TASK DIRECTIONS: Please reproduce, exactly and with nothing else, every line from the one containing "vfov_deg: 16.9" through the last line of the records below.

Photos with calibration data:
=== Begin Enclosure ===
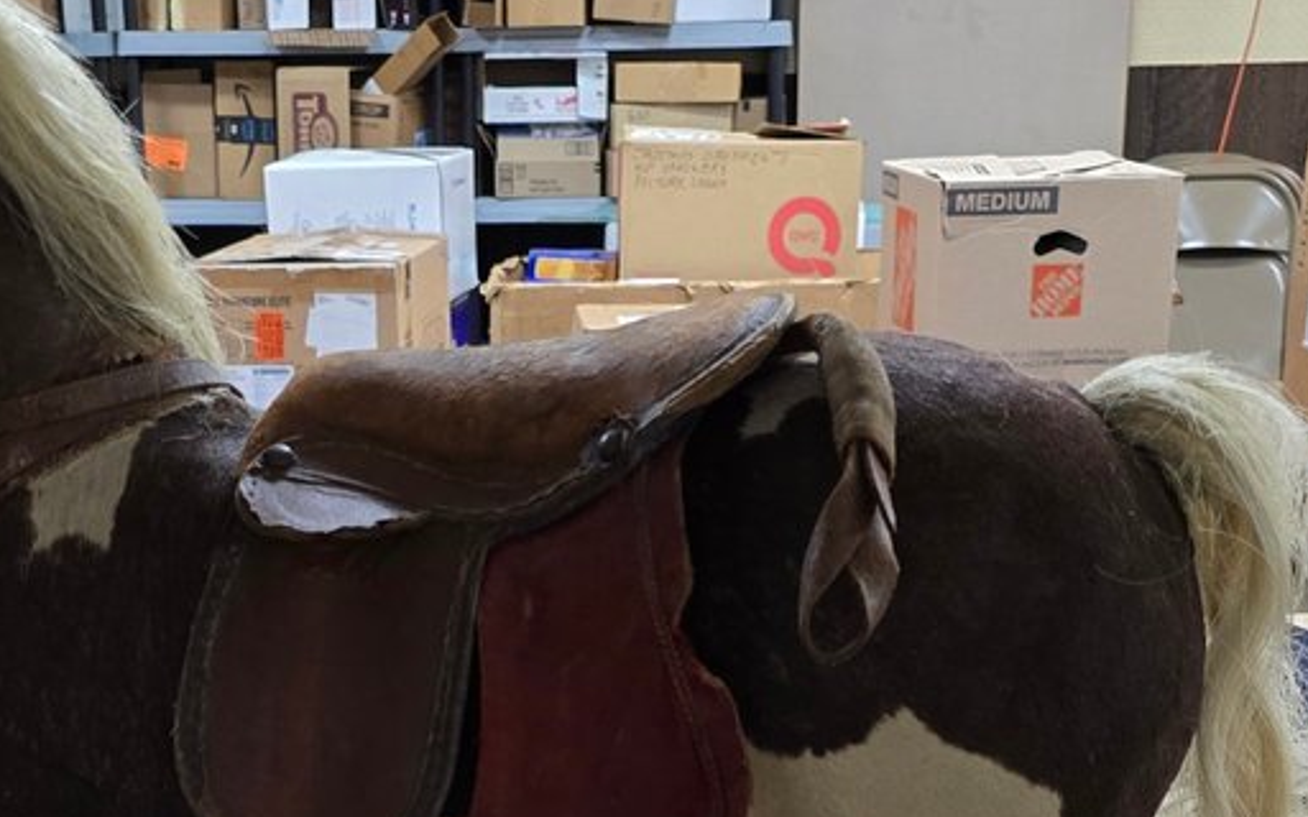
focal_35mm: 72
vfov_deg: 16.9
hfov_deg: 28.5
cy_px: 1114
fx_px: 2567
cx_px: 499
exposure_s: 1/41
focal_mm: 6.3
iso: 320
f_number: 1.7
=== End Enclosure ===
RESPONSE:
vfov_deg: 16.9
hfov_deg: 28.5
cy_px: 1114
fx_px: 2567
cx_px: 499
exposure_s: 1/41
focal_mm: 6.3
iso: 320
f_number: 1.7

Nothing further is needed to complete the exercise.